====== DOCUMENT SECTION

Make sure you’re paying yourself a reasonable salary if you own an S-Corp to maximize contributions and deductions legally.

Your Age

  • If you’re under 50, you can contribute up to $7,000 per year to an IRA (2025 limit).

  • If you’re 50 or older, you get an extra $1,000 "catch-up" contribution, a great bonus for late starters.

These limits adjust every year and you want to be sure you are aware of those limits and how they changed recently.

Cash Flow and Flexibility

Some years are leaner. Some years are booming.

  • If you need today's tax deduction to boost cash flow, Traditional IRA might be the right move.

  • If you have strong cash flow and want to build tax-free wealth for the future, Roth IRA can be a powerful play.

Bottom Line:

The best IRA choice depends on where you are now, and where you want to go.

Remember: You can potentially open and fund an IRA even if you already have a business retirement plan like a SEP IRA or Solo 401(k). IRAs are one of the most flexible tools in your tax-saving toolbox.

Special Strategies for Business Owners: Beyond the Basics

Here’s the truth most business owners never hear from traditional CPAs:

When you run your own business, you have even more ways to turbocharge your retirement savings and lower your taxes all 100% legally.

It’s not just about Traditional and Roth IRAs. As a business owner, you can tap into special types of IRAs that allow you to contribute more and deduct more than regular employees.

Let’s break down the key options:

1. SEP IRA (Simplified Employee Pension)

If you’re self-employed or run a solo business with no employees, a SEP IRA can be one of the easiest and most powerful retirement plans available. You get to contribute far more than a Traditional or Roth IRA allows, and you can deduct those contributions directly from your business income.

But there’s a catch: If you have employees, you’re required to make contributions for them too, at the same percentage as you do for yourself. That means planning and budgeting are key if you want to use this strategy sustainable

Best for:

  • Self-employed individuals

  • Business owners with no employees 

How It Works:

  • You contribute up to 25% of your net earnings from self-employment (after deducting half your self-employment taxes).

  • Maximum contribution: $69,000 for 2025 (projected).

Tax Advantages:

  • Contributions are tax-deductible to your business.

  • Funds grow tax-deferred until you withdraw them in retirement.

Pro Tip: Even if you already have a Traditional or Roth IRA, you can also open a SEP IRA, maximizing your total tax savings.

BEWARE: The SEP IRA is the most “costly” of the IRA’s. By that we mean, if you have employees then you incur the cost of contributing to their SEP IRA. You have no choice when it comes to these contributions as the EMPLOYER is the one making the contribution to the plan. 

If you have an employee who makes $100,000 for example and you wish to contribute 25% of your net earnings to your SEP, then you are forced to make an identical percentage contribution to your employees SEP IRA account. This means you would have to make that contribution of $25,000. 

If you budget correctly and want to give your employees that additional bump in their total compensation package, that is just fine but it’s vitally important to understand the cost to you as an employer.

2. SIMPLE IRA (Savings Incentive Match Plan for Employees)

If you want something easier to manage than a 401(k), but still want to support your employees (and get deductions while you’re at it), a SIMPLE IRA is a fantastic middle-ground.

============
====== INFORMATION SHOWN

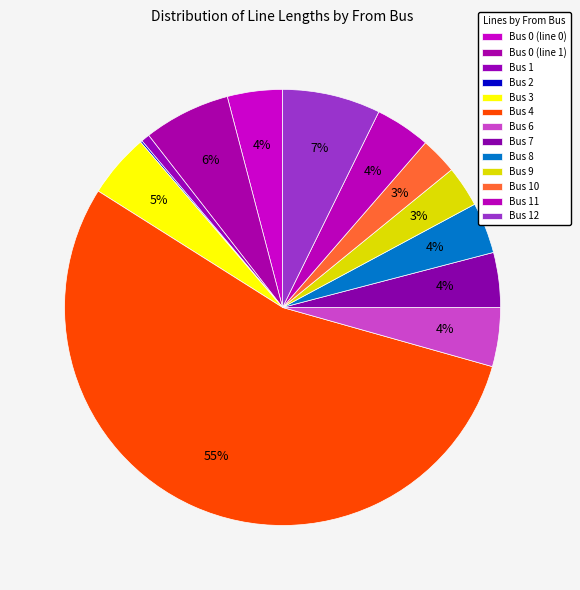

Rank the categories by value from lowest to highest.

from_bus 2, from_bus 1, from_bus 10, from_bus 9, from_bus 8, from_bus 7, from_bus 0, from_bus 11, from_bus 6, from_bus 3, from_bus 0, from_bus 12, from_bus 4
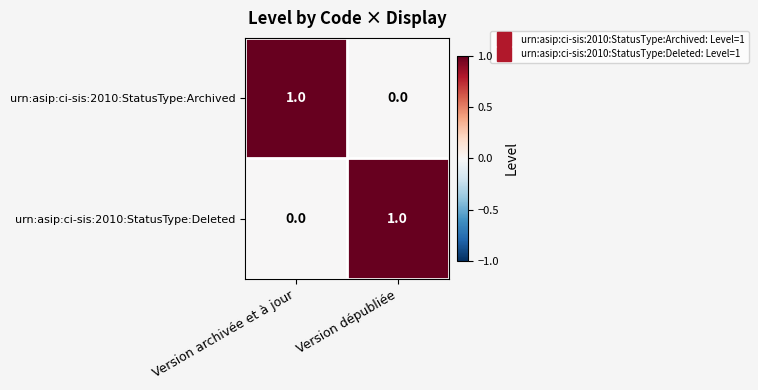

The urn:asip:ci-sis:2010:StatusType:Deleted series shows -1 at Version archivée et à jour. True or false?

False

============

_ASSIGNED TASK_
Answer these from the IRA article above:
1. How much can someone under 50 put into an IRA per year under the 2025 limit?
2. What is the projected maximum SEP IRA contribution for 2025?
3. What does SIMPLE stand for in SIMPLE IRA?

_SOLUTION TO THIS TASK_
1. $7,000
2. $69,000
3. Savings Incentive Match Plan for Employees